A quarter of all cases had risk factors such as injection drug use or housing insecurity. Another quarter of the cases were related to food service employees working while ill with hepatitis A. Three of the cases have been linked to outbreaks in other states among people experiencing homelessness and people who used drugs.

Thirty states across the country have reported outbreaks of hepatitis A, primarily among people who use drugs and people experiencing homelessness. Since the hepatitis A outbreaks were first identified in 2016, nationally more than 15,000 cases, 8,500 hospitalizations, and 140 deaths as a result of hepatitis A virus infection have been reported. There are currently hepatitis A outbreaks in New Hampshire and Massachusetts.

The best way to prevent hepatitis A infection is through vaccination. Additionally, practicing good hand hygiene, including thoroughly washing hands after using the bathroom, changing diapers, and before preparing or eating food, plays an important role in preventing the spread of hepatitis A.

Anyone can benefit from vaccination against hepatitis A. The Maine Center for Disease Control and Prevention (Maine CDC) particularly recommends hepatitis A vaccination for the following individuals: people who use drugs (injection or non-injection), people experiencing homelessness, men who have sex with men, and people who are, or were recently, incarcerated.

Hepatitis A infection is a liver infection caused by the hepatitis A virus. The primary means of transmission in the United States is person-to-person, rather than through contaminated food or water.
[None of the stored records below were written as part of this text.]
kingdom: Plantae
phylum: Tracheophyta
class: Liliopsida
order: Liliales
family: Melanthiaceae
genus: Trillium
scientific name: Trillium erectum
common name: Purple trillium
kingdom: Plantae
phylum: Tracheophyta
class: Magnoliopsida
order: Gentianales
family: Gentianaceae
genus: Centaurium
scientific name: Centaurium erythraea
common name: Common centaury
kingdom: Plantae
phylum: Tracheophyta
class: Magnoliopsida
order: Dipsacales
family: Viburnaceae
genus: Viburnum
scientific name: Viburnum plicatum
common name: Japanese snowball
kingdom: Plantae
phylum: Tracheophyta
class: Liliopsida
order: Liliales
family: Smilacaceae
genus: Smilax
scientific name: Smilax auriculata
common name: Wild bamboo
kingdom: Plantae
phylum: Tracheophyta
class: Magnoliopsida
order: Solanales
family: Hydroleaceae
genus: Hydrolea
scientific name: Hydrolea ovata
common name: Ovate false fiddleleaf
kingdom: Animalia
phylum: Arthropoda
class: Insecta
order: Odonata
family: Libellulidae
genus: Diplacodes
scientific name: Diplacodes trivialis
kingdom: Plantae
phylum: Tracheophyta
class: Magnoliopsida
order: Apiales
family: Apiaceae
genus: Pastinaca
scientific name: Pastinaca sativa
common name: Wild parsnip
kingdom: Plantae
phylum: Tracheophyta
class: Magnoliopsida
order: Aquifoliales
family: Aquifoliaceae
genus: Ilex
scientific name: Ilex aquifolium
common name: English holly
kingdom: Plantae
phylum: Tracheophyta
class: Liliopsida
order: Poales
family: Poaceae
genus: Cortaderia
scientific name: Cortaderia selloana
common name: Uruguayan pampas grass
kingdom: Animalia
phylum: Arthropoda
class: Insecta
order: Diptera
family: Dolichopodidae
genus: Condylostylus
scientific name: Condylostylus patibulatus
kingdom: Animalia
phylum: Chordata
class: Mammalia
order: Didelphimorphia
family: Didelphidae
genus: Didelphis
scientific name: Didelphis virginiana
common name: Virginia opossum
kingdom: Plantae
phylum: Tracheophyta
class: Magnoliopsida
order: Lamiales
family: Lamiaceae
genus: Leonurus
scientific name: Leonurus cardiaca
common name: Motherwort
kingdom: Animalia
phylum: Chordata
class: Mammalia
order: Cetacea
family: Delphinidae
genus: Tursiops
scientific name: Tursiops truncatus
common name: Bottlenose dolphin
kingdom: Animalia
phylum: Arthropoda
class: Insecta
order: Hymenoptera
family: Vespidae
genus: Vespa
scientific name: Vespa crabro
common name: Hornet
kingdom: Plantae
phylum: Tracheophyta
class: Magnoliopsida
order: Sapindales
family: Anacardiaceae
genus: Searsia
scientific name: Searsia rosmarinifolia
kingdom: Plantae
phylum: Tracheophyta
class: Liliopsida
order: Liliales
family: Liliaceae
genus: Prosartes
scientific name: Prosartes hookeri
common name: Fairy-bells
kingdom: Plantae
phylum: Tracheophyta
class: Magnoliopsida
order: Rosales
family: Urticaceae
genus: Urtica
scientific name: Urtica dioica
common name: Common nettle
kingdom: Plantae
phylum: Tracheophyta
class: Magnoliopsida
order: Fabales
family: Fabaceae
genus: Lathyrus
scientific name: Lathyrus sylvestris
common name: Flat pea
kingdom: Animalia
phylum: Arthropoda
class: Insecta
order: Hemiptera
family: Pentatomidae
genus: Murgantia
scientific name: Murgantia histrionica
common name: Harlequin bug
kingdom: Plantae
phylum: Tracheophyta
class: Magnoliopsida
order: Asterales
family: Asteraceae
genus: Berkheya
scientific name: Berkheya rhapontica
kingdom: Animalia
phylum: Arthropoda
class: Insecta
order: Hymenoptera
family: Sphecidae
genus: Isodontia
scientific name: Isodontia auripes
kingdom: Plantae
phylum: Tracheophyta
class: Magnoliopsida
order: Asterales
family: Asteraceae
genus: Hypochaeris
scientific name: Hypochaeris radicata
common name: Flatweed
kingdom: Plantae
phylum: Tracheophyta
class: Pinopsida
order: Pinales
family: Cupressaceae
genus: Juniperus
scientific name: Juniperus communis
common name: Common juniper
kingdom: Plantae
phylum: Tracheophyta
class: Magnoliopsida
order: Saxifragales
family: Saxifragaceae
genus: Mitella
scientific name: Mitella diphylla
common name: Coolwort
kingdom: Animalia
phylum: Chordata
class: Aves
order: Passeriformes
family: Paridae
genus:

Symptoms include fever, fatigue, loss of appetite, nausea, vomiting, abdominal pain, dark urine, clay-colored bowel movements, joint pain, and jaundice. These symptoms usually go away on their own, however, they can lead to serious health problems, including death, in people with already poor health (e.g., hepatitis B and C infections, chronic liver disease).

Maine CDC has worked with medical providers, especially in Kennebec, Aroostook, and York counties, to encourage vaccination among at-risk individuals and supports providers by ensuring that vaccine supplies are adequate.